Fernando Kallás frisa ainda a humildade do treinador, que depois de ganhar tudo o que havia para ganhar na América do Sul, fez as malas e partiu um ano para a Europa: “Ele fez um ano sabático e foi aprender nos melhores clubes da Europa, quando podia estar a gabar-se dos seus feitos.

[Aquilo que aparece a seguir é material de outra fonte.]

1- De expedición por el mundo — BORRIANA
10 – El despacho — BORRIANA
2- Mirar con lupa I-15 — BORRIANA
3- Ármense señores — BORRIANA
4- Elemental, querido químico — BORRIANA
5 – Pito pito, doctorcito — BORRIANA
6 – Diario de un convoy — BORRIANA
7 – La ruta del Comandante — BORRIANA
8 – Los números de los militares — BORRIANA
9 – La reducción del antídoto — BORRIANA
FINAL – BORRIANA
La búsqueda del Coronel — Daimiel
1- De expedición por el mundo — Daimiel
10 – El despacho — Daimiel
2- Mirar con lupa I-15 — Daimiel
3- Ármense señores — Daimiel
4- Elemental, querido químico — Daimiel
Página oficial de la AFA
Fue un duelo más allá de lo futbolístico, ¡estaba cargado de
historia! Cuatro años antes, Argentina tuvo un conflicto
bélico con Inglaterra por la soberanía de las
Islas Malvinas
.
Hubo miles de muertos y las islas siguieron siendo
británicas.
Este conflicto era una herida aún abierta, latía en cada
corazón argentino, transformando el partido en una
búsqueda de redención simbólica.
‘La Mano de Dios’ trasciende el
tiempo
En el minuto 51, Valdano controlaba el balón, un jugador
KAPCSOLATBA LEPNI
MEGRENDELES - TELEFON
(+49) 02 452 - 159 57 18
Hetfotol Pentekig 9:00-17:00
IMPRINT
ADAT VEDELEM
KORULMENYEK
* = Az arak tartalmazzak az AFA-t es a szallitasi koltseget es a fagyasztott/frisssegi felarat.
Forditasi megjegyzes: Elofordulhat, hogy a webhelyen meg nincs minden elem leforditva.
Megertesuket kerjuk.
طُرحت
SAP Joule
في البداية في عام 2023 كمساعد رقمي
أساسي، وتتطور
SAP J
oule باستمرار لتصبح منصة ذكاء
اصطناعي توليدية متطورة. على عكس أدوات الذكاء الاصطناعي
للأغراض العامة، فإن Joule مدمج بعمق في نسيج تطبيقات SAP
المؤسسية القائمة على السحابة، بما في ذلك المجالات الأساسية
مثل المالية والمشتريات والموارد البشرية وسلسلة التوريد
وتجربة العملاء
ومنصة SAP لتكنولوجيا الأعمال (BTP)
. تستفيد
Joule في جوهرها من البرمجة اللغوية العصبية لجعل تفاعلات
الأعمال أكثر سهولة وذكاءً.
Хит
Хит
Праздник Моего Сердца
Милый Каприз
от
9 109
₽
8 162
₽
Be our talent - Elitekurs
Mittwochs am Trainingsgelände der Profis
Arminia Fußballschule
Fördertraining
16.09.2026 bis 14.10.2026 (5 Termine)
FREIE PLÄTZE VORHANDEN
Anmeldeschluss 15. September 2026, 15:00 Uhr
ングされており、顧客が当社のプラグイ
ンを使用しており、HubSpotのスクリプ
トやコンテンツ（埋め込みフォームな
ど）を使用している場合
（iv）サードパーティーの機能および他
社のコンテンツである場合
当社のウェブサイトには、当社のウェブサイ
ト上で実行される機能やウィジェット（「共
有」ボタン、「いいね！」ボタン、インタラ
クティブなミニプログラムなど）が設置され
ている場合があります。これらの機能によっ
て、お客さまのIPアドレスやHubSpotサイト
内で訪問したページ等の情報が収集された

E penso que está a influenciar uma série de novos treinadores brasileiros, mais preocupados com o profissionalismo, com o treino tático”.

Esta é, portanto, uma seleção brasileira diferente, em que estão os melhores, em que não houve contestação à convocatória. “Eu tenho 40 anos, mas falando com colegas meus mais velhos, eu diria que não havia um trabalho tão de alto nível na seleção desde o Tele Santana, em 1982 e 1986”.

Duas seleções que, curiosamente, não foram campeãs do Mundo. “Mas se eventualmente esta equipa perder temos de entender que o trabalho foi o melhor possível até este momento. Trabalho irrepreensível”, lembra-nos Fernando, ainda que no final da conversa que é tudo muito bonito, mas no final "ganhar é tudo".

O Brasil estreia-se no Mundial no próximo domingo, em Rostov, frente à Suíça. Até lá, vai-se continuando a respirar confiança e animação em Sochi.